A Walk in the Woods by Bill Bryson. Doubleday Canada 1997.
When Bill Bryson moved to a small New Hampshire town, he noticed a trail disappearing into the woods at the edge of the village. It was part of the Appalachian Trail, a hiking path that runs more than 2,100 miles through the Appalachian mountains, from Georgia to Mount Katahdin in Maine. (Actually, you can now follow the International Appalachian Trail north from Mount Katahdin to Crow Head in Newfoundland/Labrador, a 1900 mile journey. You can visit a report of our hike on a section of the trail in Forillon National Park linked here.) A germ of an idea began to nag at Bryson. He should make the journey from Georgia to Maine! It would be good for him. He would become fit. He would see the forest first-hand before global warming turned the whole of the Appalachian wilderness into savanna. With a bit of luck, he found a hiking partner, an acquaintance from years ago, Stephen Katz. So it was that in March of 1996, Bryson found himself at Amicalola Falls Lodge, Georgia, setting off on the first leg of his adventure.
Bryson is a wonderful hiking partner. His tour of the Appalachian Trail offers the reader an entertaining and fulsome experience without all the blisters, sweat, bug bites and other inevitable discomforts of hiking more than a few hundred feet. Bryson’s account is often laugh-out-loud funny. I loved his snappy come-backs. For example, when asked what made him buy a particular hiking pack, he answers “Well, I thought it would be easier than carrying everything in my arms.” Bryson’s often-hilarious, sometimes touching, interactions with his hiking partner Katz also enliven the tale.
Along the way, a lively variety of facts and views are gently offered up to the reader to contemplate as you walk.
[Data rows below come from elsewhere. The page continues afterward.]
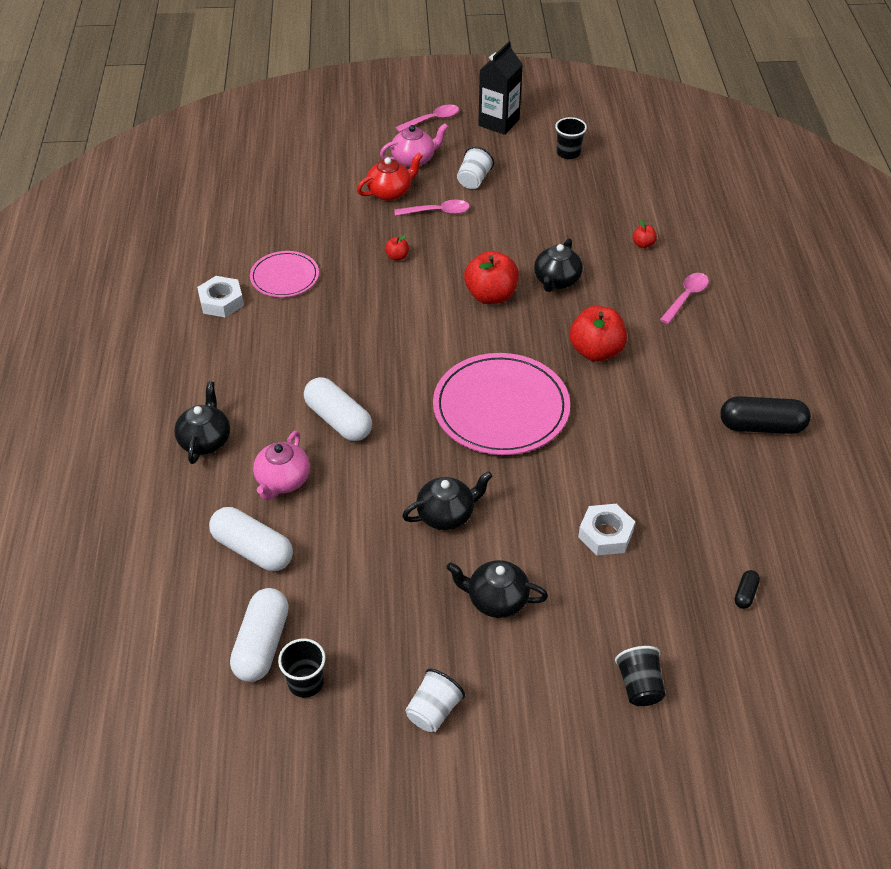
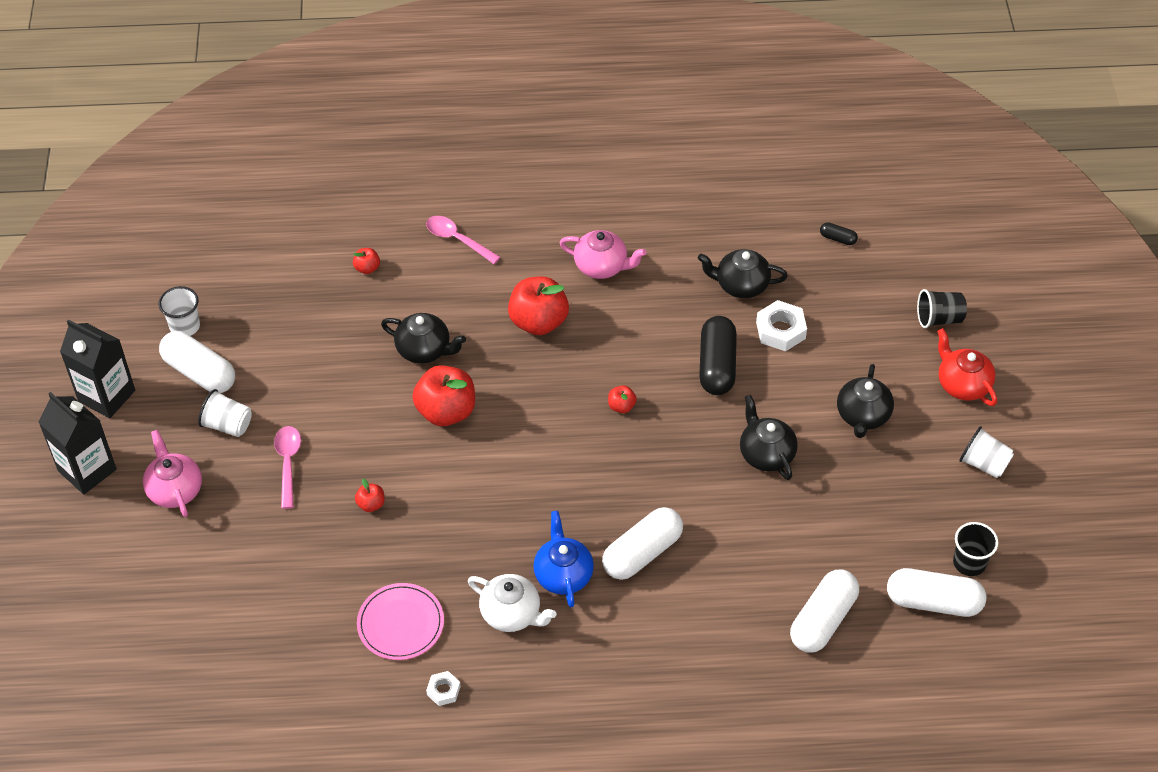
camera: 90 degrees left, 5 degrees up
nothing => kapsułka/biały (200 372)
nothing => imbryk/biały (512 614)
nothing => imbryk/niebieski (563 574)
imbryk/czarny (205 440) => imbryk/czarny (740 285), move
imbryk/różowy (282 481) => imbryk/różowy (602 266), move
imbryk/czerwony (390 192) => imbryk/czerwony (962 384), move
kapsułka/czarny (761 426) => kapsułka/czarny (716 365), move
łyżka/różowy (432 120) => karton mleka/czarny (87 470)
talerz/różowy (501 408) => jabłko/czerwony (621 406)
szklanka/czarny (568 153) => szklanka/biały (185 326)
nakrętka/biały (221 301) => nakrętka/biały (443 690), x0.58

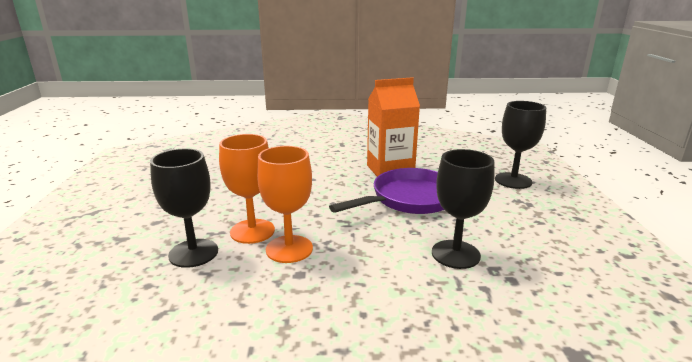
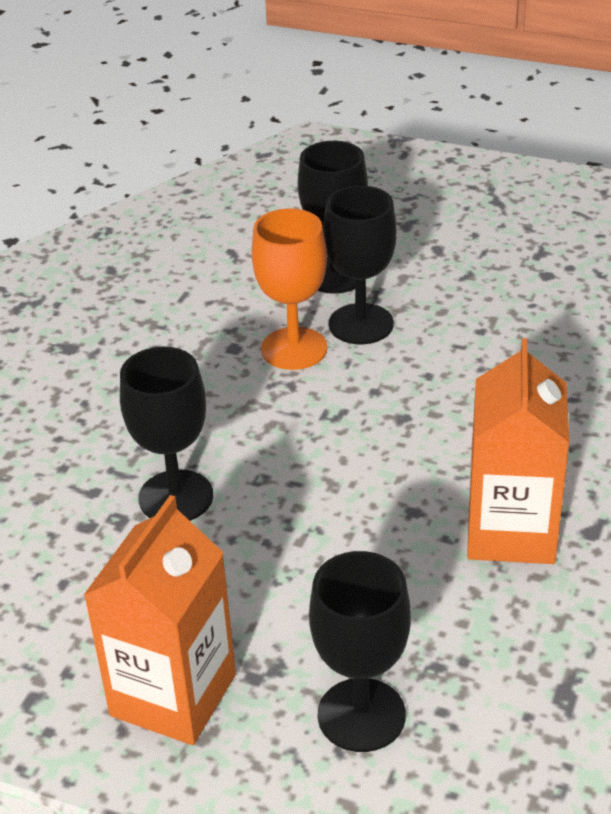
camera: 115 degrees right, 15 degrees up
patelnia/fioletowy (409 199) => nothing
nothing => karton mleka/pomarańczowy (173 695)
kielich/pomarańczowy (252 231) => kielich/czarny (361 324)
These include a history of the Appalachian Trail and the men most responsible for its development and a more longterm history of the geology of the mountains themselves. Interesting characters associated with the forest are introduced, people such as plant collector Thomas Nuttall, who in 1817 produced the Genera of North American Plants. He also discusses natural disasters such as the blight that wiped out American Chestnuts, four billion trees across the Appalachians, in just 35 years.
Bryson comments on the shortcomings of the National Park Service, not the rangers in the parks but the management responsible for plenty of insanity, from clear-cutting and rampant road construction to overseeing species extinctions. Under the Park Services stewardship, forty-two species of mammal have disappeared from America’s national parks in the 20th century.
Bryson observes that half of all the malls and offices in America have been built since 1980 and Americans have more or less given up walking, with the average American walking just a few miles in a week. I was unable to confirm his figures, which would be dated now anyway, but since this book was published in 1997, obesity has only increased with our continued sedentary car-oriented lifestyle.
At the outset, Bryson was worried about bear encounters, but in the end, he and Katz meet up with very little wildlife, and no bears. If I were hiking the Appalachian Trail on my own or with another woman, it would be human predators that would most worry me. Indeed, in the year that Bryson hiked the trail, two women were murdered near the trail in Shenandoah National Park. He also makes light of people using cell phones. Of course, since 1997, the availability of all manner of electronic devices has explodes. You can even get cameras with built-in GPS devices. No doubt this helps to make the trail a safer undertaking.
I didn’t feel tempted by Bryson’s tale to undertake any extensive hiking expedition myself, but found A Walk in the Woods a perfectly satisfactory alternative to a do-it-yourself adventure.